• _Text section_
>> BEGIN

Bennion, of Cottonwood Heights, is sponsoring HB151, which would require most people purchasing a home within the first month it’s on the market to sign a legal document saying they intend to live in the house.
Experts say the real “meat and potatoes” housing bills weren’t filed as of Thursday afternoon.
Other bills would help those without a consistent roof over their heads.
After asking for over $193 million in funding for homeless services last year, the governor has only requested $18.8 million for new shelter projects in advance of the general session this time around.
But big changes to how the state grapples with an expanding homelessness crisis remain on the table. Clancy hopes to establish a more comprehensive data collection and case management system for those experiencing homelessness. He also wants to see tighter security in and around the state’s homeless shelters.
Legislators, and other homelessness leaders, have sharply criticized law enforcement efforts in Utah’s capital in the run up to the session. Cox, Schultz and Senate President Stuart Adams, R-Layton, requested Salt Lake City Mayor Erin Mendenhall submit a plan “to restore public safety” in Utah’s capital prior to session.
That document, which was released Thursday, offered city land for a large temporary shelter and promised more police patrols in problem areas like downtown. It also contained recommendations for legislators, including finding a dedicated funding source for homelessness efforts and adding a requirement that all counties develop some form of year-round shelter. It’s unclear how seriously lawmakers will take the proposals.

>> END

• _Dataset content_
>> BEGIN

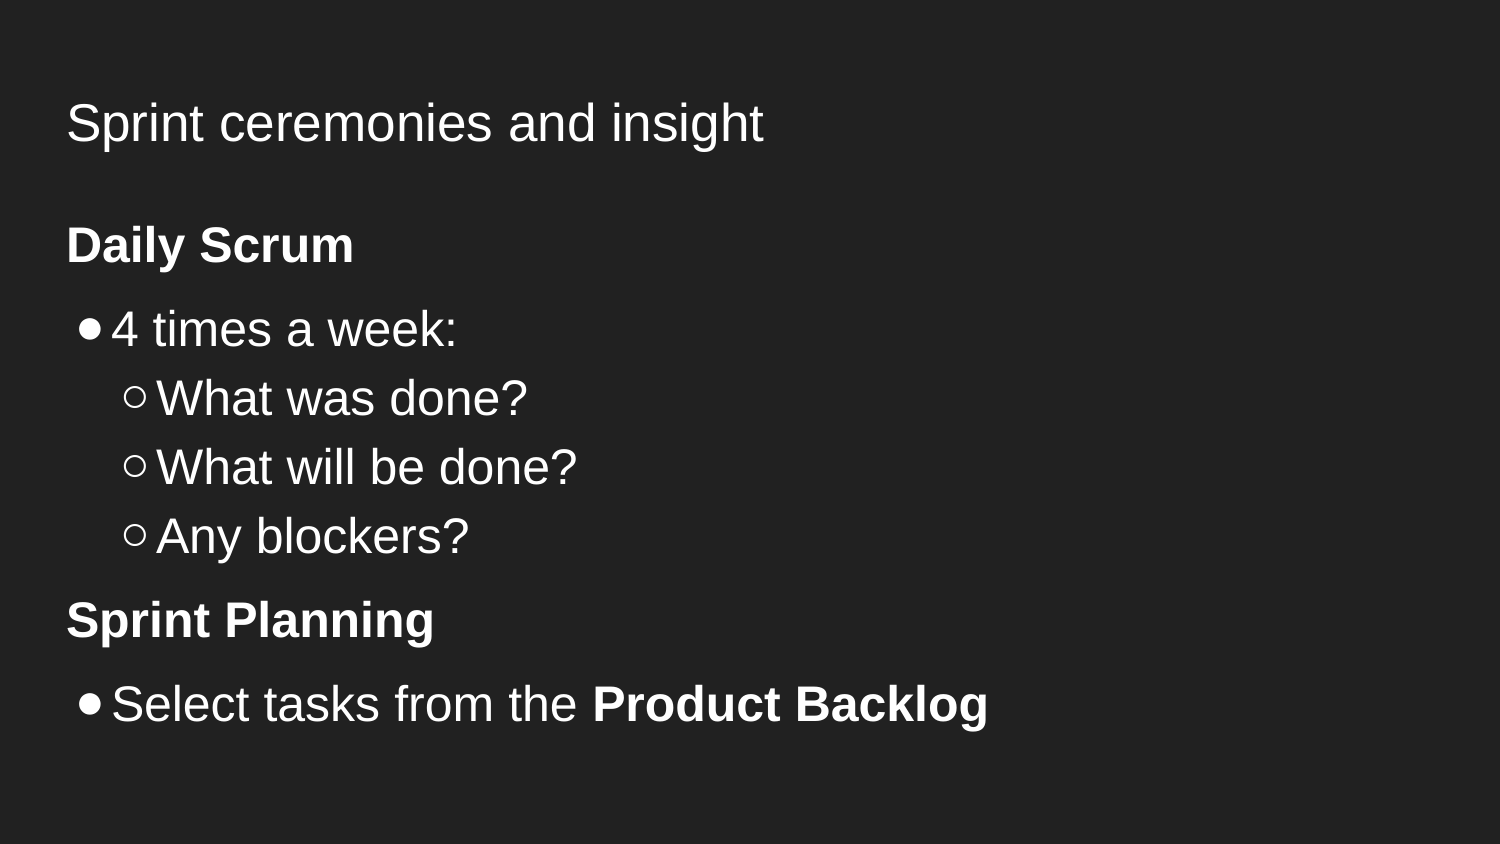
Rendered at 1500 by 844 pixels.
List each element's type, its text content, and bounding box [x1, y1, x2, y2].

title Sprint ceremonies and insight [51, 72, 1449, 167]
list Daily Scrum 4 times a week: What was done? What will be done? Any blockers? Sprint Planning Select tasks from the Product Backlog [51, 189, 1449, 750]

>> END

• _Written request A_
List every person named in the Utah housing and homelessness article.
• _Written request B_
Duplicate everything in the Utah housing and homelessness article from "After asking for" down to "prior to session.".
The lines have nothing to do with the text on Utah housing and homelessness bills.

• _Task solution A_
Bennion, Clancy, Cox, Schultz, Stuart Adams, Erin Mendenhall

• _Task solution B_
After asking for over $193 million in funding for homeless services last year, the governor has only requested $18.8 million for new shelter projects in advance of the general session this time around.
But big changes to how the state grapples with an expanding homelessness crisis remain on the table. Clancy hopes to establish a more comprehensive data collection and case management system for those experiencing homelessness. He also wants to see tighter security in and around the state’s homeless shelters.
Legislators, and other homelessness leaders, have sharply criticized law enforcement efforts in Utah’s capital in the run up to the session. Cox, Schultz and Senate President Stuart Adams, R-Layton, requested Salt Lake City Mayor Erin Mendenhall submit a plan “to restore public safety” in Utah’s capital prior to session.